# Avatars (moved)



## Cajeannie

*Avatars*


Where do you go to get those neat "Avatars" to put by your name when posting "A Thread". Some of them are really awesome! Cajeannie


----------



## Volt-Schwibe

here on our board, in the users control panel, there is a setting for avatars.

there is a bunch to choose from, and there is also the option to add a custom one from your own computer.

although, i think you need 100 posts to be able to use one from your computer.

and on top of that, we had a crash a while back, and some things are still buggy, and it seems the custom avatar is one of them, so it may or may not work.

also, if you can't find enough sources for avatars, try using google image search, and search for an animal you like, or a singer you listen to, or something like that.

there is a bunch at www.mess.be that are free to download, but they are meant for the msn messenger and wont always look perfect.

i think that is where i got this autobot here, and the decepticon i was using.

and, if you have a gif making tool, you can make your own avatar either 60x60 or 100x100 (im not sure, but it tells you when you are trying to upload them) you can even make them animated.


----------



## BernieLJ

WaltSide said:


> ...and, if you have a gif making tool, you can make your own avatar either 60x60 or 100x100 (im not sure, but it tells you when you are trying to upload them) you can even make them animated.

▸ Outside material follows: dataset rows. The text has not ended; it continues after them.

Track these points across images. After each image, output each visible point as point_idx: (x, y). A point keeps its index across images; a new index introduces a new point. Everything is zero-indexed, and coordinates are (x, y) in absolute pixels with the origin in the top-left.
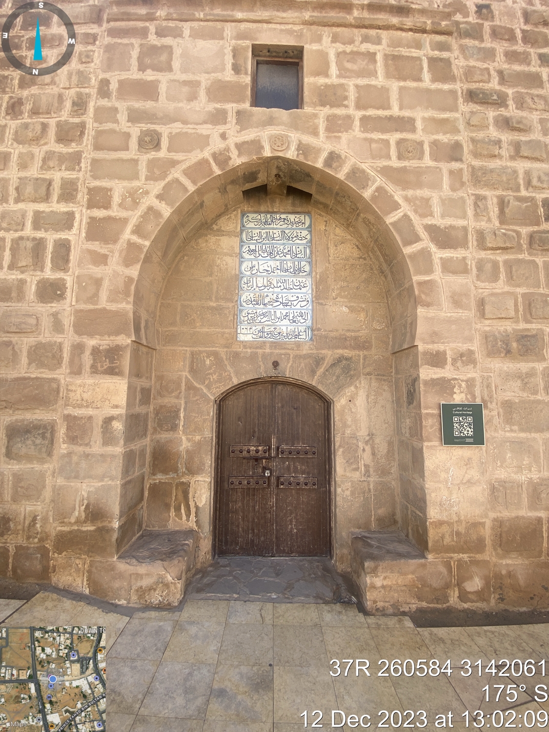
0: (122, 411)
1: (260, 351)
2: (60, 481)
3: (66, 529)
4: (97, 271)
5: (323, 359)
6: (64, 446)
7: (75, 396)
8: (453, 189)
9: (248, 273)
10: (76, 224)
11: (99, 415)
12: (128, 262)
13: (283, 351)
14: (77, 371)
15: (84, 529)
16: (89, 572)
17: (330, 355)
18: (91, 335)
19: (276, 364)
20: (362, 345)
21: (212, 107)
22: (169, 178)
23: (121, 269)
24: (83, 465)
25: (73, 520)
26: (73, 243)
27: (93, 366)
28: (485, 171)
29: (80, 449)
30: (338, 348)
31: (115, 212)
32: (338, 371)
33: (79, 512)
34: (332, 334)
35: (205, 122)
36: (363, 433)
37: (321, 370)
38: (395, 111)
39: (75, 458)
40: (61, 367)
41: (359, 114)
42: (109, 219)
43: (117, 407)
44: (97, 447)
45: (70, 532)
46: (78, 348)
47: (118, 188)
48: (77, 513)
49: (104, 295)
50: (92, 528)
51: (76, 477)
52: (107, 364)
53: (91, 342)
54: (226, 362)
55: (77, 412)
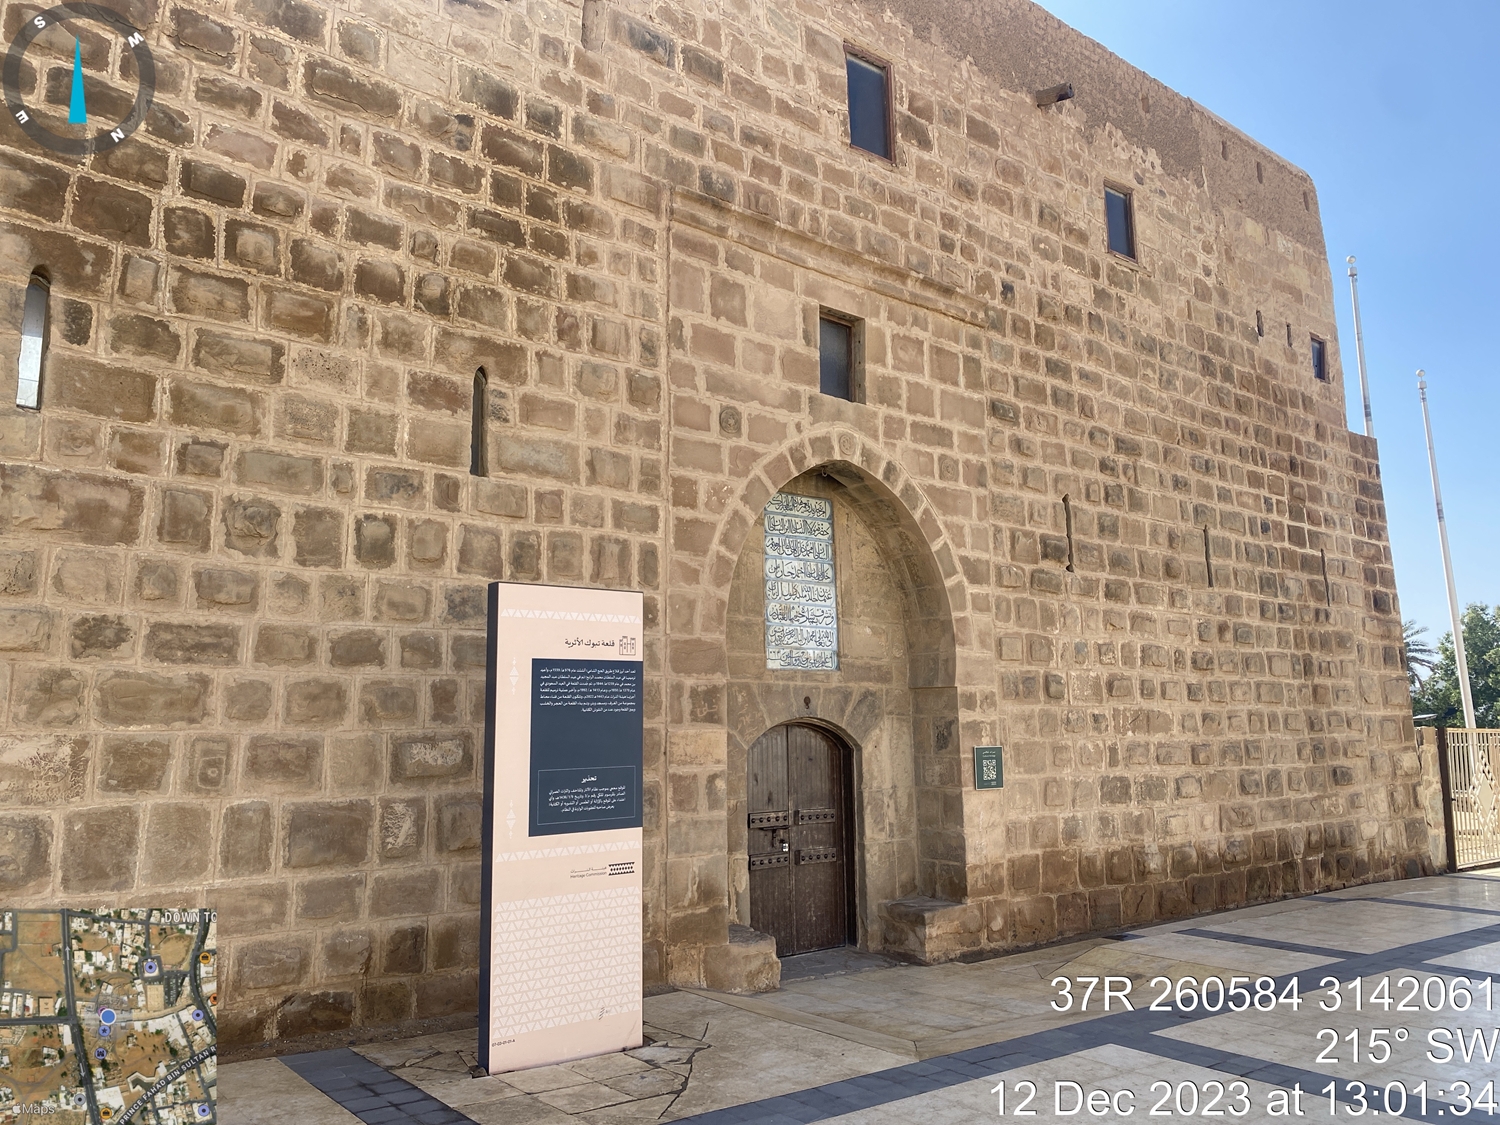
0: (723, 767)
1: (791, 683)
2: (672, 857)
3: (680, 914)
4: (689, 590)
5: (851, 694)
6: (672, 814)
7: (678, 751)
8: (980, 519)
9: (773, 576)
10: (661, 525)
11: (703, 772)
12: (719, 581)
13: (813, 684)
14: (678, 720)
15: (698, 912)
16: (705, 961)
17: (857, 688)
18: (688, 673)
19: (807, 701)
20: (884, 677)
21: (786, 385)
22: (751, 476)
23: (712, 589)
24: (693, 835)
25: (686, 903)
26: (660, 550)
27: (693, 713)
28: (1003, 500)
29: (688, 816)
30: (863, 679)
31: (702, 514)
32: (864, 709)
33: (691, 893)
34: (858, 662)
35: (780, 406)
36: (887, 786)
37: (849, 709)
38: (937, 421)
39: (684, 828)
40: (659, 714)
41: (910, 418)
42: (695, 522)
43: (718, 762)
44: (704, 814)
45: (685, 918)
46: (678, 689)
47: (704, 481)
48: (690, 894)
49: (698, 621)
50: (705, 910)
51: (687, 851)
52: (706, 710)
53: (689, 682)
54: (759, 699)
55: (683, 770)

Just F.Y.I...I use Irfanview for GIF animations...free download from the Internet.


----------



## Volt-Schwibe

Gimp does it too, and it's free with some versions of linux.

gif movie gear was what i used to use, but it expires after 30 days.


----------



## DumberDrummer

I have a program around here in which you drag *.gif files into a window and it makes them into an animated gif. Very easy. 

I've tried useing the gimp to make animated gifs, but its very complicated. 

And the GIMP is under the GNU/GPL. So its free no matter what. I could even upload it here for you.


----------